導入前には血液検査が必要です。導入後も定期的な検査が必要です。

適応

既存治療で十分な効果が得られない中等度~重症の生後6カ月以上、かつ体重5kg以上のアトピー性皮膚炎の方。妊娠、授乳中は使用できません。

薬剤代は高額で、自己負担のある場合は高額療養費制度を利用します。健康保険組合の付加給付制度を利用できる場合があります。

治療の適応があるかについては診察による判断が必要となります。
お電話での回答はできかねますので、本治療について説明をご希望の方は受診ください。

詳しい内容や医療費などについてはこちらをご参考ください。≫デュピクセント

効能

ミチーガ(ネモリズマブ)は、ヒト化抗ヒトインターロイキン(IL)-31 受容体 Aモノクローナル抗体製剤と呼ばれる生物学的製剤です。
アトピー性皮膚炎の炎症やかゆみの原因となる物質のうち、IL-31(インターロイキン31)と呼ばれるかゆみの発現において重要な役割を担う物質の働きをブロックすることによってアトピー性皮膚炎のかゆみをおさえます。

方法

4週に1回、1本を皮下注射。
初回は院内で注射指導を受けます。2回目以降は在宅でご自身での皮下注射となります。注射に慣れるまでは当院で行うことも可能です。

副作用
  • 感染症 (上気道感染、ヘルペス、蜂窩織炎、膿痂疹など)

▶ [掲載一覧]
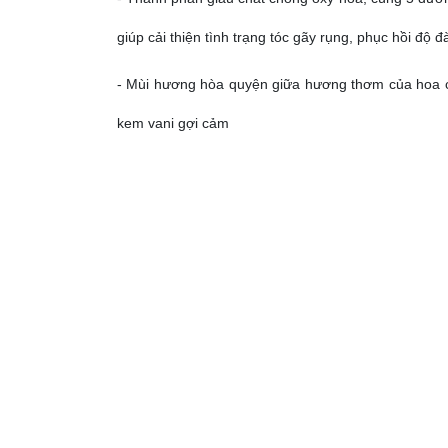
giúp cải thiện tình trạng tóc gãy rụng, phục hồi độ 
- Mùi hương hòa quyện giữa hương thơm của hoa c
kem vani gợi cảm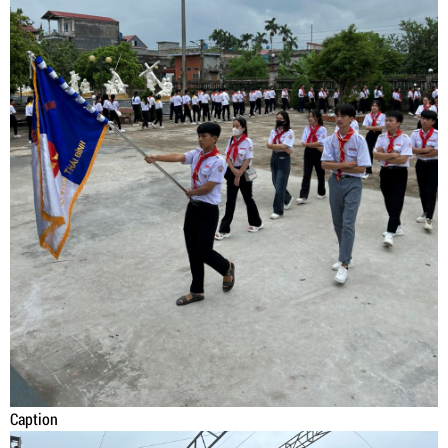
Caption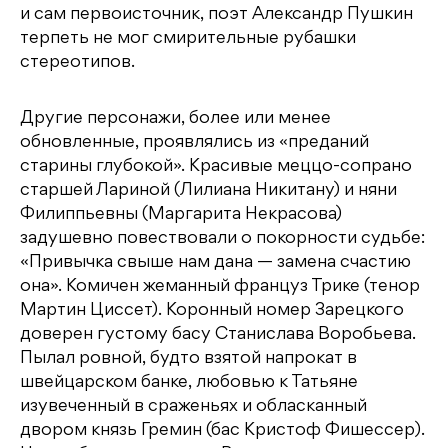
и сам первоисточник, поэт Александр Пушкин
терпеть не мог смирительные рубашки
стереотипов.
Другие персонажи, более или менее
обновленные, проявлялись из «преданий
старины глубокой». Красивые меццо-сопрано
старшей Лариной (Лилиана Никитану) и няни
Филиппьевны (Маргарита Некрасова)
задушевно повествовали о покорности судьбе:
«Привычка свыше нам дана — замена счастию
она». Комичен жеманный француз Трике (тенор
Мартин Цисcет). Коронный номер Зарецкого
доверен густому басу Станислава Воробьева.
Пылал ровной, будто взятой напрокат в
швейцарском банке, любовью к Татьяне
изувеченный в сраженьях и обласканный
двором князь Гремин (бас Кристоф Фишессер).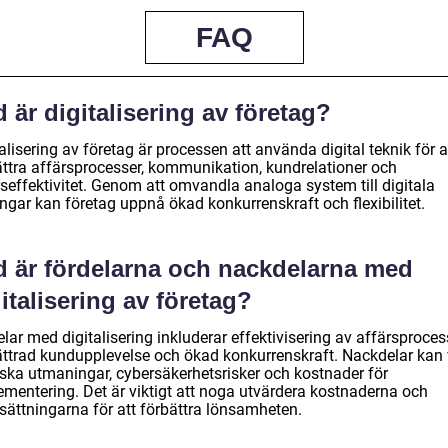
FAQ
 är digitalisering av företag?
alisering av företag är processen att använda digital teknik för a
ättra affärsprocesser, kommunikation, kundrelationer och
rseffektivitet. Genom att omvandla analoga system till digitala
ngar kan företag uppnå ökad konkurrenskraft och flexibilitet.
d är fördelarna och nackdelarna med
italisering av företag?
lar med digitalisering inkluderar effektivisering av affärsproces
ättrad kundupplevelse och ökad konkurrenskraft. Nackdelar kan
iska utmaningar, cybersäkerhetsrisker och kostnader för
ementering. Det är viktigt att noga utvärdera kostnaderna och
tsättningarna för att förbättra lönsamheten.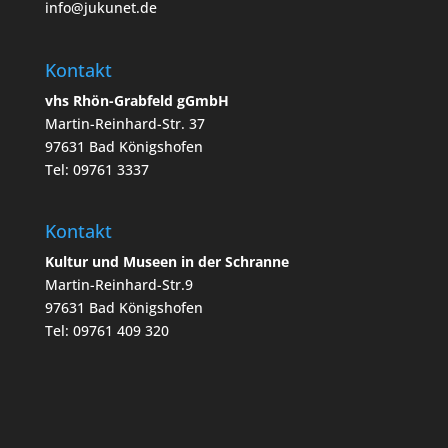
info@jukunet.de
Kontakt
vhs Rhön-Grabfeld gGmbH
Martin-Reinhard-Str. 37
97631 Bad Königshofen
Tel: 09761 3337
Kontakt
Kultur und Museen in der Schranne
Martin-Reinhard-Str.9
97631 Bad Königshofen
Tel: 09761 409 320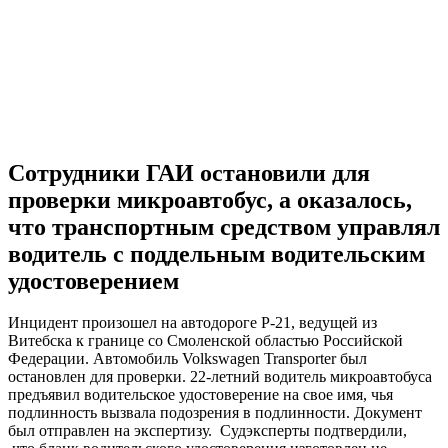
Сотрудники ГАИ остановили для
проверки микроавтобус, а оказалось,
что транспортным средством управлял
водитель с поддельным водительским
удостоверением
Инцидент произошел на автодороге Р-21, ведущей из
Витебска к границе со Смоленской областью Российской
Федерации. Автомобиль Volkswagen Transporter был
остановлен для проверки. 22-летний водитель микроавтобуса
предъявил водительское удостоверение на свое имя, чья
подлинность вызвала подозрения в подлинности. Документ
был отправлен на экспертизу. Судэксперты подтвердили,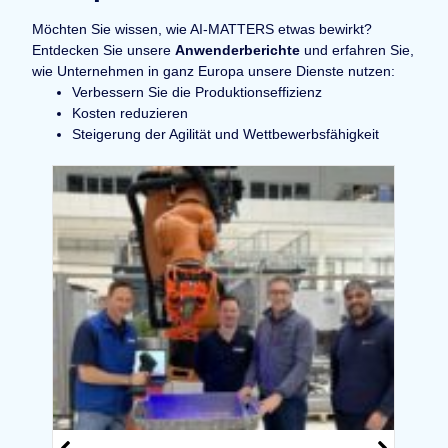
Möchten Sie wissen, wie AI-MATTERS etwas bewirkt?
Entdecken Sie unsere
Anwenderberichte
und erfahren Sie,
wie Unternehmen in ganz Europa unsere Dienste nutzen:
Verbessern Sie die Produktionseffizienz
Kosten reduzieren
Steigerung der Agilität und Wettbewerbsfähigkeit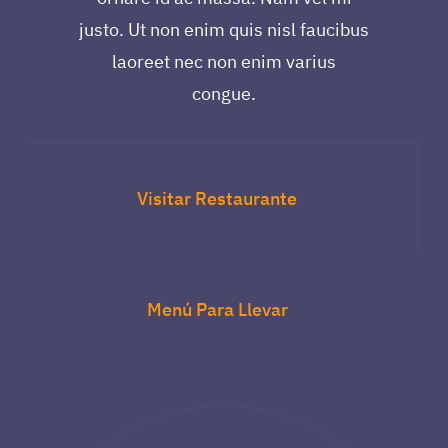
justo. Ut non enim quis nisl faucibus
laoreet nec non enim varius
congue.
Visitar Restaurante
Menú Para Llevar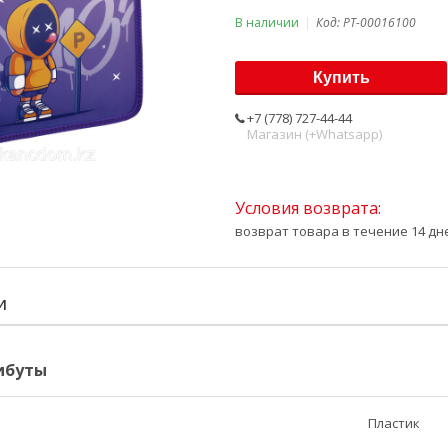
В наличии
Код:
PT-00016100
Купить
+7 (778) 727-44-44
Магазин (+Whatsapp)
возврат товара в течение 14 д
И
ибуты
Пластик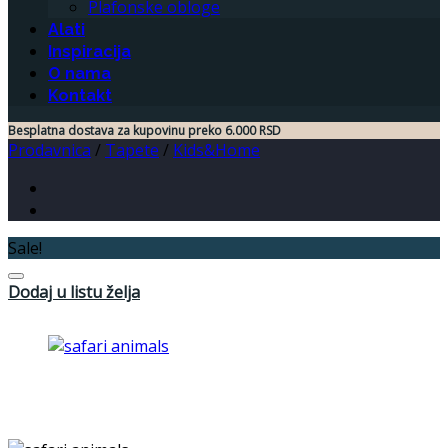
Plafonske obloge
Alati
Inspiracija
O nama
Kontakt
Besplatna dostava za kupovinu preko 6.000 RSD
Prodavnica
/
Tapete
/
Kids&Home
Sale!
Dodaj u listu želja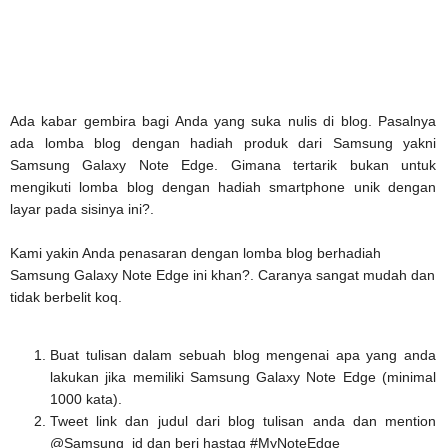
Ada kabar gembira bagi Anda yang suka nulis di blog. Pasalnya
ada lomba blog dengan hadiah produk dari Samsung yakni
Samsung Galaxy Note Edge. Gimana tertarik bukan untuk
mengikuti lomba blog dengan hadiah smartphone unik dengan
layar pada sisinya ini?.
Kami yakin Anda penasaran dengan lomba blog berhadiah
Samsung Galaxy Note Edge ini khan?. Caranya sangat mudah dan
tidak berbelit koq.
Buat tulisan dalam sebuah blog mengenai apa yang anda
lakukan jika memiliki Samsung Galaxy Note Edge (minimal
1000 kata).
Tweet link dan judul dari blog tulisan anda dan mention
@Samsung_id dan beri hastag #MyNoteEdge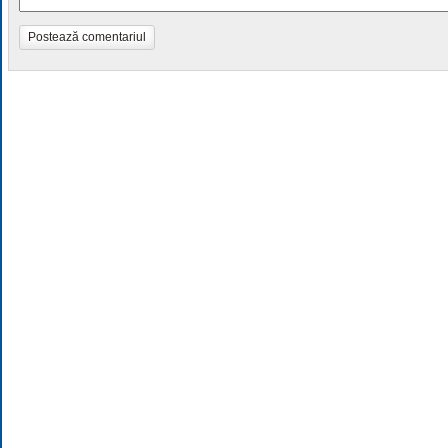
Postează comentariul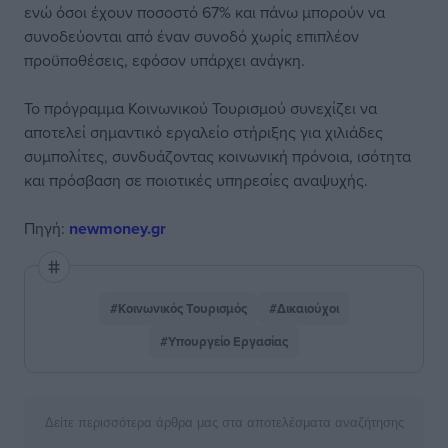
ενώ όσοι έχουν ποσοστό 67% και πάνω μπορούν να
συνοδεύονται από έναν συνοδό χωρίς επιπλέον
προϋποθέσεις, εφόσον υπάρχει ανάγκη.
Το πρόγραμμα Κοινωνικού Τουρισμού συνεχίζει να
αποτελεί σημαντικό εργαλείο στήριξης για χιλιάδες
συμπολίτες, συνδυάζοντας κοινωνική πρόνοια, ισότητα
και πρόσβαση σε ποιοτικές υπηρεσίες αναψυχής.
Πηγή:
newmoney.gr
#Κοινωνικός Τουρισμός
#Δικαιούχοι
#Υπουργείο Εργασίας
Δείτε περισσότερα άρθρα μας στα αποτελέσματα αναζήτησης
--
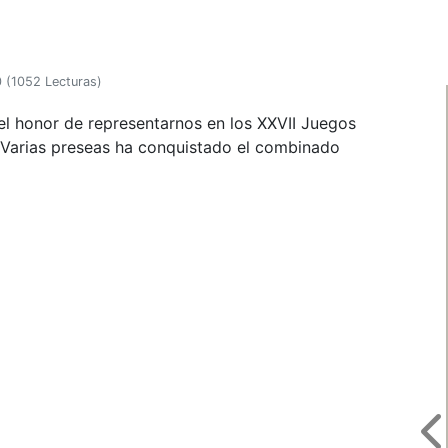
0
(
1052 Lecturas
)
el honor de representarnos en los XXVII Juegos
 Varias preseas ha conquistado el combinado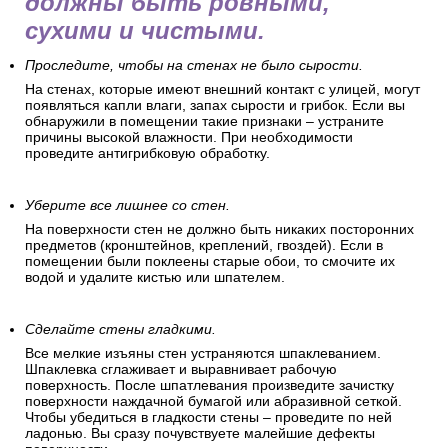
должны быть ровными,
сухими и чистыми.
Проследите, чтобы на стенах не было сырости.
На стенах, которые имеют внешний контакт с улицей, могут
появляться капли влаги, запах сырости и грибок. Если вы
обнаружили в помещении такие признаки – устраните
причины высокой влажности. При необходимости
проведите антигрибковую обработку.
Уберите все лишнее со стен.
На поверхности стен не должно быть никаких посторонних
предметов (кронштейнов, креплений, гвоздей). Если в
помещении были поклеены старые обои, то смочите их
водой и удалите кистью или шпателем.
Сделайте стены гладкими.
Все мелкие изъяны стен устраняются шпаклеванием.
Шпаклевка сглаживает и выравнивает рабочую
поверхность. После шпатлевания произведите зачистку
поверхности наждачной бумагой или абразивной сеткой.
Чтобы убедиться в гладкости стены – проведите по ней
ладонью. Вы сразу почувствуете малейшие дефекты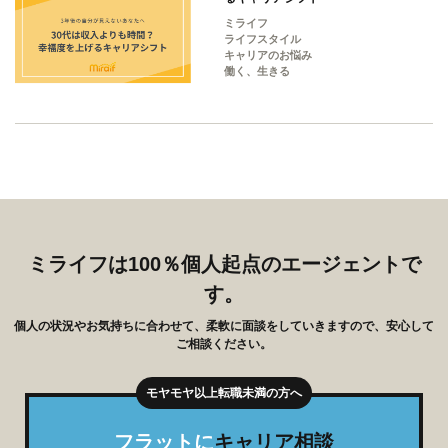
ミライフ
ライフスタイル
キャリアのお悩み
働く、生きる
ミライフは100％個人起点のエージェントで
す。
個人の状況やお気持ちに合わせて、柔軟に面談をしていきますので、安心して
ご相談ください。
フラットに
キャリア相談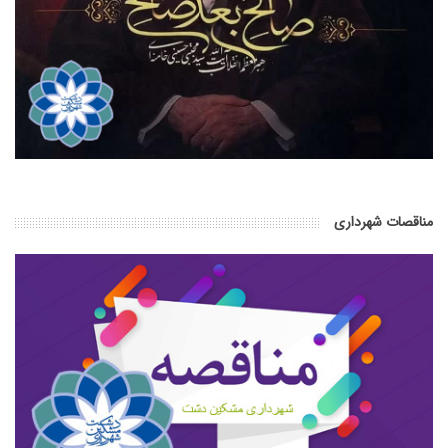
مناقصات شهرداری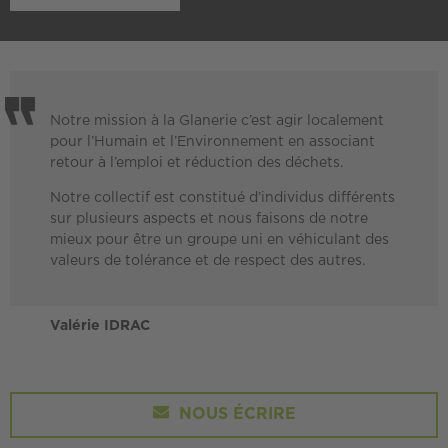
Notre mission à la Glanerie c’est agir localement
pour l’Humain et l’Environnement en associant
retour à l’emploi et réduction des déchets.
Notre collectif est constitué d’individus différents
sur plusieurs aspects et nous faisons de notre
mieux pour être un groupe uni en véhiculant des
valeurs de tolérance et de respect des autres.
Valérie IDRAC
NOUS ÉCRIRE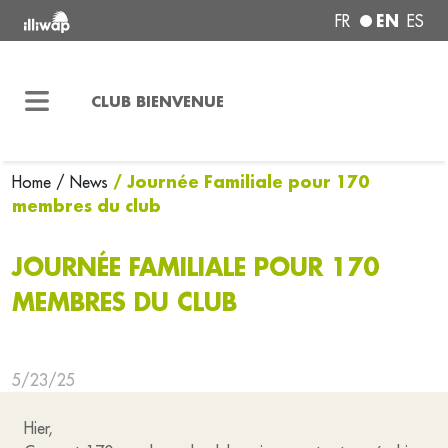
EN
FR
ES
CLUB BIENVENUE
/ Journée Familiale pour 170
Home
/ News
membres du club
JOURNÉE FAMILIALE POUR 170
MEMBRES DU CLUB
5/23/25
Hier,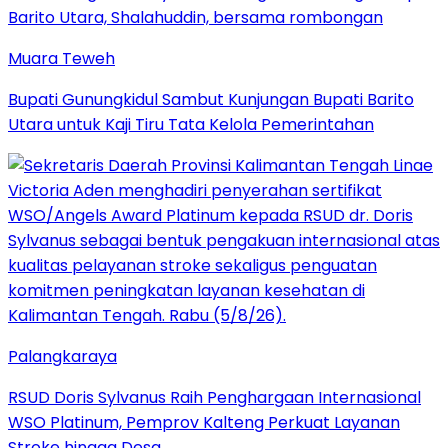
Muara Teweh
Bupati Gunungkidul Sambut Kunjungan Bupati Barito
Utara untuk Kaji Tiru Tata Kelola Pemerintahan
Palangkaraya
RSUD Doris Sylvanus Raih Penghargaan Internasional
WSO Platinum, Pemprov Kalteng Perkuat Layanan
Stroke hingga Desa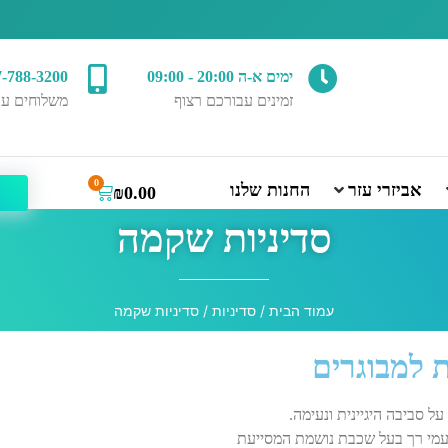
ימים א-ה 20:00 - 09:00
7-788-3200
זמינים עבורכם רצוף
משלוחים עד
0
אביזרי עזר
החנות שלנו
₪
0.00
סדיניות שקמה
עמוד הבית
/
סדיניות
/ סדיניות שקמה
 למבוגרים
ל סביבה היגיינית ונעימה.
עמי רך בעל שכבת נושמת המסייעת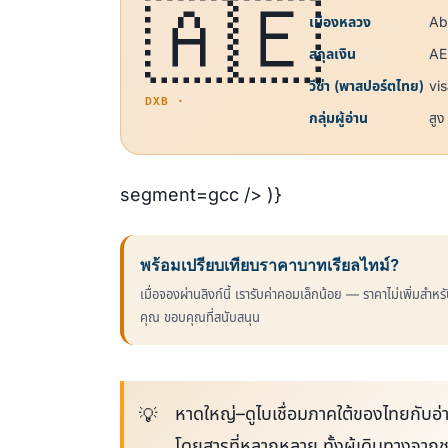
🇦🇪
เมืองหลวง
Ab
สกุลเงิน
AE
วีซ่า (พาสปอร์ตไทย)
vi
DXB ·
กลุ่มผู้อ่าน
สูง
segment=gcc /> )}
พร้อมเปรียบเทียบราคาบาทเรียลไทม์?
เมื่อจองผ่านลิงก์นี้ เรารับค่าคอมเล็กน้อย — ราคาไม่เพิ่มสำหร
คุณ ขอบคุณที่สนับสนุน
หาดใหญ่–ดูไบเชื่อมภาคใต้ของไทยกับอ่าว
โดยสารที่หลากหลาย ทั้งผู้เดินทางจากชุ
...
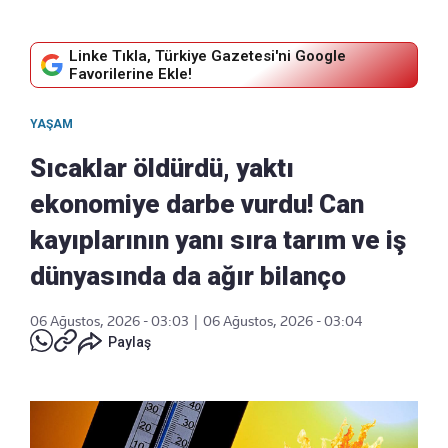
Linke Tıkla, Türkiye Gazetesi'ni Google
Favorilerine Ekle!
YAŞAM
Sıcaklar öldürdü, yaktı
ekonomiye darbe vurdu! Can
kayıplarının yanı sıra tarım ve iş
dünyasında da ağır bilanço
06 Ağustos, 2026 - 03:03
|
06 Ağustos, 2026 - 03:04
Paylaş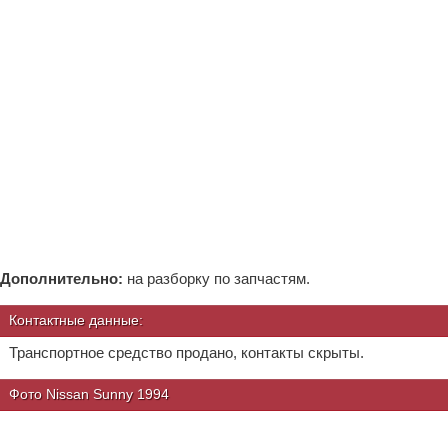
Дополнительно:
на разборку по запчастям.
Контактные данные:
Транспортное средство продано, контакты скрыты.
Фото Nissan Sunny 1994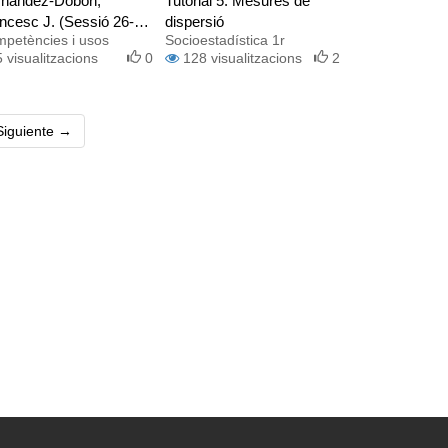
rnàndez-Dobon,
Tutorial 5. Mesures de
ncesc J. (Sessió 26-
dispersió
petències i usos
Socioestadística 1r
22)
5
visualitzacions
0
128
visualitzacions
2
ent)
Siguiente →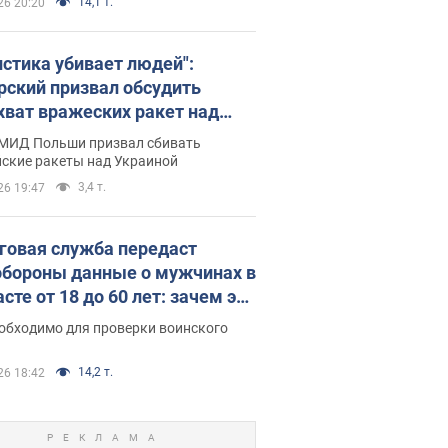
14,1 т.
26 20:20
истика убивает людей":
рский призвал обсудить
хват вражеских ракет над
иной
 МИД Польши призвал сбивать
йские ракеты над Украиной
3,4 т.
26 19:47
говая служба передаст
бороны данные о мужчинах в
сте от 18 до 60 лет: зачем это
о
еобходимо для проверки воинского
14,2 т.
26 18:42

▶ [資料を読み解く]
- 1) アトピー性皮膚炎治療薬についての本文抜粋によると、ミチーガはどのくらいの間隔で、何本を皮下注射するか答えなさい。
- 2) アトピー性皮膚炎治療薬についての本文抜粋を、最後の行の続きから書き継ぎなさい。

▶ [解答]
- 1) 4週に1回、1本を皮下注射します。

- 2)
  • 紅斑 蕁麻疹 発疹
  • 注射部位の腫脹・内出血
  • 胃腸障害 結膜炎 発熱 頭痛 倦怠感過敏症など

導入前には血液検査が必要です。導入後も定期的な検査が必要です。

適応

既存治療で十分な効果が得られない強い掻痒を伴う13歳以上の小児、成人のアトピー性皮膚炎の方。妊娠、授乳中は使用できません。

薬剤代は高額で、自己負担のある場合は高額療養費制度を利用します。健康保険組合の付加給付制度を利用できる場合があります。

治療の適応があるかについては診察による判断が必要となります。
お電話での回答はできかねますので、本治療について説明をご希望の方は受診ください。

詳しい内容や医療費などについてはこちらをご参考ください。
≫ミチーガを使用される方へ|アトピーのみかた|製薬会社のマルホ

詳しくはこちら

皮膚のバリア機能を補う治療(保湿)

アトピー性皮膚炎では皮膚バリア機能と保湿因子が低下しているため、皮膚が乾燥したいわゆるドライスキンとなります。
皮膚のバリア機能が低下すると色々な刺激に敏感になり、アレルゲンの侵入が容易になるため,皮膚炎が起こりやすくなります。

保湿剤の使用は,皮膚の水分量を改善し,皮膚バリア機能を回復・維持させます。
保湿剤には色々な種類があります。症状や季節、塗りやすさなどを加味しご相談しながら選んでいきます。

スキンケア

皮膚の清潔を保つためぬるま湯で入浴またはシャワーをし、皮膚を流します。
石鹸はかならずしも必要ありません。使用する際は刺激の少ないものを選び、強くこすらずになでるように洗います。
入浴後は保湿をしましょう。保湿は1日2回行うと効果的です。

悪化因子の検索と対策

悪化因子を知り対策をすることは予防、症状の改善においてとても重要です。
症状や問診から生活環境や習慣、食生活などの日常生活を見直します。
必要に応じて血液検査やパッチテストなどを行います。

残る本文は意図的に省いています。